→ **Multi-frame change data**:
----
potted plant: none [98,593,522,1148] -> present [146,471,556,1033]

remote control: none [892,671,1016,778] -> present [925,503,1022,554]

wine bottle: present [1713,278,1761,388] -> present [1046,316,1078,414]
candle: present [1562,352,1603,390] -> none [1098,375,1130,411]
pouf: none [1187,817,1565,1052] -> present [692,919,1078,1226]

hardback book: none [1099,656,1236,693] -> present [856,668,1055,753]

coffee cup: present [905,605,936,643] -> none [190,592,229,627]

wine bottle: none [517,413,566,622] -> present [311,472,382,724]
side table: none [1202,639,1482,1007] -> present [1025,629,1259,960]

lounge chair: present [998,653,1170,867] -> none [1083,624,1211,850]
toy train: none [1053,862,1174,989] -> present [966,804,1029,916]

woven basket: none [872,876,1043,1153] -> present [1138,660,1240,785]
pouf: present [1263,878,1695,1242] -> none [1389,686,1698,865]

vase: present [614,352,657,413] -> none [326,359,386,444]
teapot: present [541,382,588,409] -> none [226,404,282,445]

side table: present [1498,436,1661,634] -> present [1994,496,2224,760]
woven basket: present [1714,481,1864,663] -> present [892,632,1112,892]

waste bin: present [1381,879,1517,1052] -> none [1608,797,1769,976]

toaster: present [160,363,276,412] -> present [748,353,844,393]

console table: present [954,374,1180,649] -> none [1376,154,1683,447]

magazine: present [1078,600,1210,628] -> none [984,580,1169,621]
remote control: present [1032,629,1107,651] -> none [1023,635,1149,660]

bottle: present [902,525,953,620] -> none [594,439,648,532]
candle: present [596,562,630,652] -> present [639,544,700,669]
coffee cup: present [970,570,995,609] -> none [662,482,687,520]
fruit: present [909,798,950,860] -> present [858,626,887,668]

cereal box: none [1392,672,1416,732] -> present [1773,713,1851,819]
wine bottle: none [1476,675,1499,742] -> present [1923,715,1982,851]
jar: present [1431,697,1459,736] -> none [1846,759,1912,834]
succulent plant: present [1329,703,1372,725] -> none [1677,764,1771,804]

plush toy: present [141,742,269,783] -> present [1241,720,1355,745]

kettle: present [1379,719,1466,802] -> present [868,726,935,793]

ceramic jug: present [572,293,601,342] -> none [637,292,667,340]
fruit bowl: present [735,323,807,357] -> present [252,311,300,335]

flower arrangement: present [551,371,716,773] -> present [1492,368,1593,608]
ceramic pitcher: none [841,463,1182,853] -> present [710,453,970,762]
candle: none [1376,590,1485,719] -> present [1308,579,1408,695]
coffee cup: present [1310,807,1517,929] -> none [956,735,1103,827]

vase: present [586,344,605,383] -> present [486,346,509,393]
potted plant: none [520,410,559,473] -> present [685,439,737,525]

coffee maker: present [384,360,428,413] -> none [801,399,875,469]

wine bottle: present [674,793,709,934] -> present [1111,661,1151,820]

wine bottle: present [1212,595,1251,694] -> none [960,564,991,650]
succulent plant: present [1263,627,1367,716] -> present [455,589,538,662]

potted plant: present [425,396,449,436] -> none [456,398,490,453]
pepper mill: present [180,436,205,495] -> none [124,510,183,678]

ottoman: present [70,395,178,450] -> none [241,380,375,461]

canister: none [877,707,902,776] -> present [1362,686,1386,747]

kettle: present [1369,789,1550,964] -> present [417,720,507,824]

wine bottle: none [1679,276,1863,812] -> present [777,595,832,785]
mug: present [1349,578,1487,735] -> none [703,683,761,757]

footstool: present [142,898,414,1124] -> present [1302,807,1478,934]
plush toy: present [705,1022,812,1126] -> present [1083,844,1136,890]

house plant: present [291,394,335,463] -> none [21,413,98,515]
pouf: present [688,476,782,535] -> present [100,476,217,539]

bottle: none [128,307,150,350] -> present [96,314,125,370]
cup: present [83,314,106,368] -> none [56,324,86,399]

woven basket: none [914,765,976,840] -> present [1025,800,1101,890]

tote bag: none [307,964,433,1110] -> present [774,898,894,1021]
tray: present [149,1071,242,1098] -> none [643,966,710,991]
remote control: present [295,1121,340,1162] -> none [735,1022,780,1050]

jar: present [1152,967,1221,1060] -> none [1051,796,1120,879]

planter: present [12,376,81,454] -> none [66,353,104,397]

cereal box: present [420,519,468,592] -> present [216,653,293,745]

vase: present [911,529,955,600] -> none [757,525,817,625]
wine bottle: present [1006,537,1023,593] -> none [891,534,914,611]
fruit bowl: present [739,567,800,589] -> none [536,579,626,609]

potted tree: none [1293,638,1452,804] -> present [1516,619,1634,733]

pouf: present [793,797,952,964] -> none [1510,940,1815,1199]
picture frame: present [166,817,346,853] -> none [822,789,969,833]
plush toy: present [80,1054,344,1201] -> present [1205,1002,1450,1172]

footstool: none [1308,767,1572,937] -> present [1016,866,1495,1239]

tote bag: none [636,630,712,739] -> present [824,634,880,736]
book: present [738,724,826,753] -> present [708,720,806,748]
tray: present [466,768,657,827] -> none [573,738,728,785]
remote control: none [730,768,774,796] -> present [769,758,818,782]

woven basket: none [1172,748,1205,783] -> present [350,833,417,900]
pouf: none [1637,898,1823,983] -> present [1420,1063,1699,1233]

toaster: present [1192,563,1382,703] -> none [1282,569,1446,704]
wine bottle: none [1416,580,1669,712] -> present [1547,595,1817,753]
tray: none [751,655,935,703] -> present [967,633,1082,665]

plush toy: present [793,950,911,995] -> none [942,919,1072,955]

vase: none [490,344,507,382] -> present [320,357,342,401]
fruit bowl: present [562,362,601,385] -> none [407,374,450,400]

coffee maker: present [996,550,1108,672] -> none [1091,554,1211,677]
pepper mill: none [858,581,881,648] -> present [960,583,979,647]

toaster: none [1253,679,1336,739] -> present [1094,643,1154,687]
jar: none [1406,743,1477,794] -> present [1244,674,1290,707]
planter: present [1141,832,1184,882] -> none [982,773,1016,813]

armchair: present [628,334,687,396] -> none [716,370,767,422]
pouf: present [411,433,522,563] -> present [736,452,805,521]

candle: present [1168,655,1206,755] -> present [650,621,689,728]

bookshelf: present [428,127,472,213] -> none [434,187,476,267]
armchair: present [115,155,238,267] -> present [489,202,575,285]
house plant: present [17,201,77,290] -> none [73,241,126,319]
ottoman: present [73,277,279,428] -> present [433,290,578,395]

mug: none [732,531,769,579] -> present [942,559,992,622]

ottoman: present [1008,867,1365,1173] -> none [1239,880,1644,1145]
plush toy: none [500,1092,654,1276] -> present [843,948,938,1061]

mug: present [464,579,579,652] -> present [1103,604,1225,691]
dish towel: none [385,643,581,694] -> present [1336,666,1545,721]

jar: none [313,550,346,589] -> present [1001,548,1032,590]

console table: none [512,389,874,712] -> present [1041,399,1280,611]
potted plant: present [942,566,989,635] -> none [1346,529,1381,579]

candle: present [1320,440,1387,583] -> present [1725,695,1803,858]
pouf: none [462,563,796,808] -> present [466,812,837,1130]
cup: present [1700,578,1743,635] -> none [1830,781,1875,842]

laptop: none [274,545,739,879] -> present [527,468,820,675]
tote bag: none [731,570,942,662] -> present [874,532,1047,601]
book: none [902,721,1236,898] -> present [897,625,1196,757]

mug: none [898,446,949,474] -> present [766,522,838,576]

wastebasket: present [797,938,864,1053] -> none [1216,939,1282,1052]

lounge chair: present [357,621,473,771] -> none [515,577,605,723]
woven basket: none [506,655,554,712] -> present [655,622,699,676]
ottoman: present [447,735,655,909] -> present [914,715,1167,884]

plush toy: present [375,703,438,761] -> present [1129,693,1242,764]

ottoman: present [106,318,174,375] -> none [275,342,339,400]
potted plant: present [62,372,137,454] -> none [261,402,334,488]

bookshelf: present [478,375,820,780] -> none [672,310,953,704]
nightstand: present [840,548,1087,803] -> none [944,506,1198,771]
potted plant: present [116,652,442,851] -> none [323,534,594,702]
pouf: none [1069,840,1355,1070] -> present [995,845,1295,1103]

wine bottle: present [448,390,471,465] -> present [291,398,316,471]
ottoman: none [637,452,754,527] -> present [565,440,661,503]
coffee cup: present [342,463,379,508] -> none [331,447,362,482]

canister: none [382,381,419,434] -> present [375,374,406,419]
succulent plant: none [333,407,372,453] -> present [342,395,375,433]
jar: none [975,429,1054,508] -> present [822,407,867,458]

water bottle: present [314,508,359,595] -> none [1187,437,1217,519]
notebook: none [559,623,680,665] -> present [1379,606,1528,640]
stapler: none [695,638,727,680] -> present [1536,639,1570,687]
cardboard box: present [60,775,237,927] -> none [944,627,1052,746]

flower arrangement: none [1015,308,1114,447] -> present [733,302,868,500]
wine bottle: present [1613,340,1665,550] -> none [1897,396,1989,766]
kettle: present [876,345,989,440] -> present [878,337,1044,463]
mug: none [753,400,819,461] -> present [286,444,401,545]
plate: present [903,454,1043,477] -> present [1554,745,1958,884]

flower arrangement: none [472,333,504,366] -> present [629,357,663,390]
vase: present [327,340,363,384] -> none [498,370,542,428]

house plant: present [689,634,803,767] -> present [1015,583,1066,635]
----
→ **What to do**: Of the entries above, transcribe exactly those lines that fall between the line containing "house plant: present [291,394,335,463]" and the line containing "jar: present [1152,967,1221,1060]", together with those two lines.

→ **Finished exercise**:
house plant: present [291,394,335,463] -> none [21,413,98,515]
pouf: present [688,476,782,535] -> present [100,476,217,539]

bottle: none [128,307,150,350] -> present [96,314,125,370]
cup: present [83,314,106,368] -> none [56,324,86,399]

woven basket: none [914,765,976,840] -> present [1025,800,1101,890]

tote bag: none [307,964,433,1110] -> present [774,898,894,1021]
tray: present [149,1071,242,1098] -> none [643,966,710,991]
remote control: present [295,1121,340,1162] -> none [735,1022,780,1050]

jar: present [1152,967,1221,1060] -> none [1051,796,1120,879]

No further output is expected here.